Extracted material START

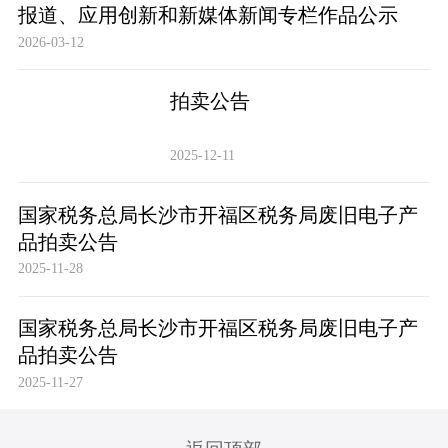
报道、应用创新和新媒体新闻专栏作品公示
2026-03-12
拍卖公告
2025-12-11
国家税务总局长沙市开福区税务局废旧电子产
品拍卖公告
2025-11-28
国家税务总局长沙市开福区税务局废旧电子产
品拍卖公告
2025-11-27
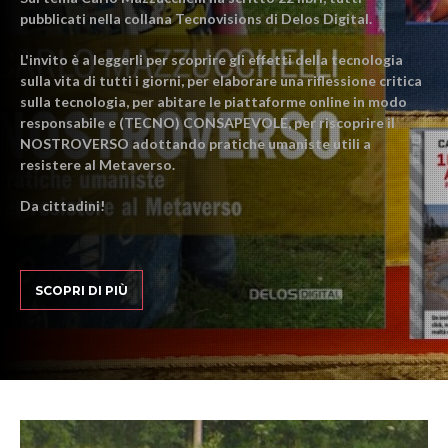
pubblicati nella collana Tecnovisions di Delos Digital.
L'invito è a leggerli per scoprire gli effetti della tecnologia
sulla vita di tutti i giorni, per elaborare una riflessione critica
sulla tecnologia, per abitare le piattaforme online in modo
responsabile e (TECNO) CONSAPEVOLE, per riscoprire il
NOSTROVERSO adottando pratiche umaniste utili a
resistere al Metaverso.
Da cittadini!
SCOPRI DI PIÙ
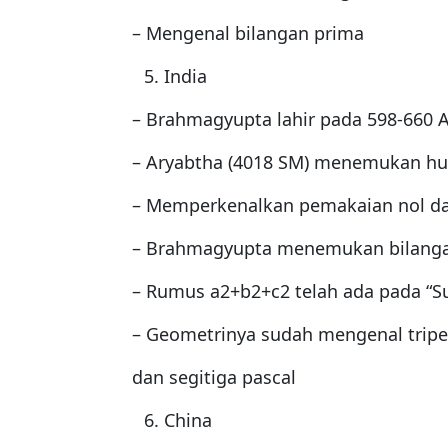
– Mengenal bilangan prima
India
– Brahmagyupta lahir pada 598-660 
– Aryabtha (4018 SM) menemukan hub
– Memperkenalkan pemakaian nol da
– Brahmagyupta menemukan bilanga
– Rumus a2+b2+c2 telah ada pada “Su
– Geometrinya sudah mengenal tripe
dan segitiga pascal
China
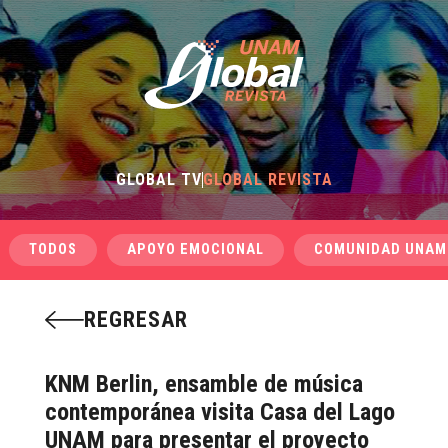
GLOBAL TV
GLOBAL REVISTA
TODOS
APOYO EMOCIONAL
COMUNIDAD UNAM
REGRESAR
KNM Berlin, ensamble de música
contemporánea visita Casa del Lago
UNAM para presentar el proyecto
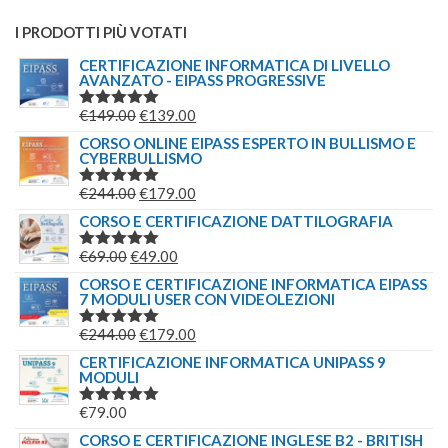
I PRODOTTI PIÙ VOTATI
CERTIFICAZIONE INFORMATICA DI LIVELLO
AVANZATO - EIPASS PROGRESSIVE
IL
IL
€
149.00
€
139.00
VALUTATO
5.00
SU 5
PREZZO
PREZZO
CORSO ONLINE EIPASS ESPERTO IN BULLISMO E
CYBERBULLISMO
ORIGINALE
ATTUALE
ERA:
È:
IL
IL
€
244.00
€
179.00
VALUTATO
€149.00.
€139.00.
5.00
SU 5
PREZZO
PREZZO
CORSO E CERTIFICAZIONE DATTILOGRAFIA
ORIGINALE
ATTUALE
IL
IL
€
69.00
€
49.00
VALUTATO
ERA:
È:
5.00
SU 5
PREZZO
PREZZO
CORSO E CERTIFICAZIONE INFORMATICA EIPASS
€244.00.
€179.00.
7 MODULI USER CON VIDEOLEZIONI
ORIGINALE
ATTUALE
ERA:
È:
IL
IL
€
244.00
€
179.00
VALUTATO
€69.00.
€49.00.
5.00
SU 5
PREZZO
PREZZO
CERTIFICAZIONE INFORMATICA UNIPASS 9
MODULI
ORIGINALE
ATTUALE
ERA:
È:
€
79.00
VALUTATO
€244.00.
€179.00.
5.00
SU 5
CORSO E CERTIFICAZIONE INGLESE B2 - BRITISH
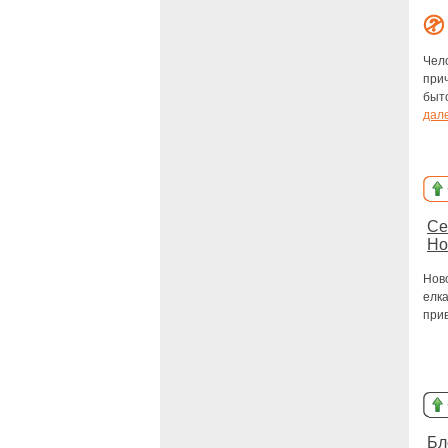
Чел
при
быт
дал
Се
Но
Нов
елка
прив
Бл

Extracted material END

• **What is required**
Please switch "PREZZO" to "COSTO" everywhere in the lines above, keeping everything else the same, and leave the pictures out of your answer.

• **Result of the exercise**
报道、应用创新和新媒体新闻专栏作品公示
2026-03-12
拍卖公告
2025-12-11
国家税务总局长沙市开福区税务局废旧电子产
品拍卖公告
2025-11-28
国家税务总局长沙市开福区税务局废旧电子产
品拍卖公告
2025-11-27
pubblicati nella collana Tecnovisions di Delos Digital.
L'invito è a leggerli per scoprire gli effetti della tecnologia
sulla vita di tutti i giorni, per elaborare una riflessione critica
sulla tecnologia, per abitare le piattaforme online in modo
responsabile e (TECNO) CONSAPEVOLE, per riscoprire il
NOSTROVERSO adottando pratiche umaniste utili a
resistere al Metaverso.
Da cittadini!
SCOPRI DI PIÙ
– Mengenal bilangan prima
India
– Brahmagyupta lahir pada 598-660 
– Aryabtha (4018 SM) menemukan hub
– Memperkenalkan pemakaian nol da
– Brahmagyupta menemukan bilanga
– Rumus a2+b2+c2 telah ada pada “Su
– Geometrinya sudah mengenal tripe
dan segitiga pascal
China
GLOBAL TV
GLOBAL REVISTA
TODOS
APOYO EMOCIONAL
COMUNIDAD UNAM
REGRESAR
KNM Berlin, ensamble de música
contemporánea visita Casa del Lago
UNAM para presentar el proyecto
I PRODOTTI PIÙ VOTATI
CERTIFICAZIONE INFORMATICA DI LIVELLO
AVANZATO - EIPASS PROGRESSIVE
IL
IL
€
149.00
€
139.00
VALUTATO
5.00
SU 5
COSTO
COSTO
CORSO ONLINE EIPASS ESPERTO IN BULLISMO E
CYBERBULLISMO
ORIGINALE
ATTUALE
ERA:
È:
IL
IL
€
244.00
€
179.00
VALUTATO
€149.00.
€139.00.
5.00
SU 5
COSTO
COSTO
CORSO E CERTIFICAZIONE DATTILOGRAFIA
ORIGINALE
ATTUALE
IL
IL
€
69.00
€
49.00
VALUTATO
ERA:
È:
5.00
SU 5
COSTO
COSTO
CORSO E CERTIFICAZIONE INFORMATICA EIPASS
€244.00.
€179.00.
7 MODULI USER CON VIDEOLEZIONI
ORIGINALE
ATTUALE
ERA:
È:
IL
IL
€
244.00
€
179.00
VALUTATO
€69.00.
€49.00.
5.00
SU 5
COSTO
COSTO
CERTIFICAZIONE INFORMATICA UNIPASS 9
MODULI
ORIGINALE
ATTUALE
ERA:
È:
€
79.00
VALUTATO
€244.00.
€179.00.
5.00
SU 5
CORSO E CERTIFICAZIONE INGLESE B2 - BRITISH
Чел
при
быт
дал
Се
Но
Нов
елка
прив
Бл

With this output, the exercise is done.